PROBLEM TO SOLVE ▸ Your task is to repeat exactly the lines from the one with "über das Arbeitsvolumen sowohl in einer" through the end of the records, both included; please leave the pictures out.

====== THE DATA ======

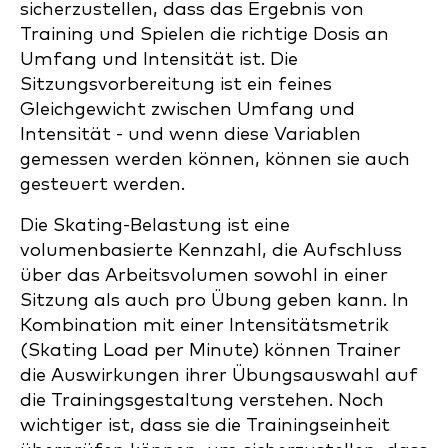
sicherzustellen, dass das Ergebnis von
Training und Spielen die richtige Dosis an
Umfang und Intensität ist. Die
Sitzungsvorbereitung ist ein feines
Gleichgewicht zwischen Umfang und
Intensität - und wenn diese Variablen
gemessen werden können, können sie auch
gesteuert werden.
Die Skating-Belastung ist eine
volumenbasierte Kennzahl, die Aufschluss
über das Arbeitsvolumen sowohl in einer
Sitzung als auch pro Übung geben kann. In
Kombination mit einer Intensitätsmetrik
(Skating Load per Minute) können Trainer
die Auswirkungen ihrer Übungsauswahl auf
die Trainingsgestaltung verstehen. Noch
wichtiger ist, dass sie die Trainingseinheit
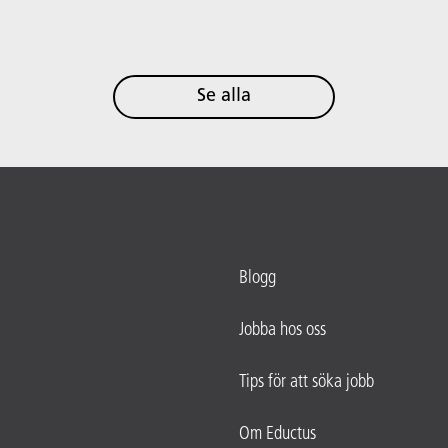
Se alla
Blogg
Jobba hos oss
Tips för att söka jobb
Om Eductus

======

REPLY ▸
über das Arbeitsvolumen sowohl in einer
Sitzung als auch pro Übung geben kann. In
Kombination mit einer Intensitätsmetrik
(Skating Load per Minute) können Trainer
die Auswirkungen ihrer Übungsauswahl auf
die Trainingsgestaltung verstehen. Noch
wichtiger ist, dass sie die Trainingseinheit
Se alla
Blogg
Jobba hos oss
Tips för att söka jobb
Om Eductus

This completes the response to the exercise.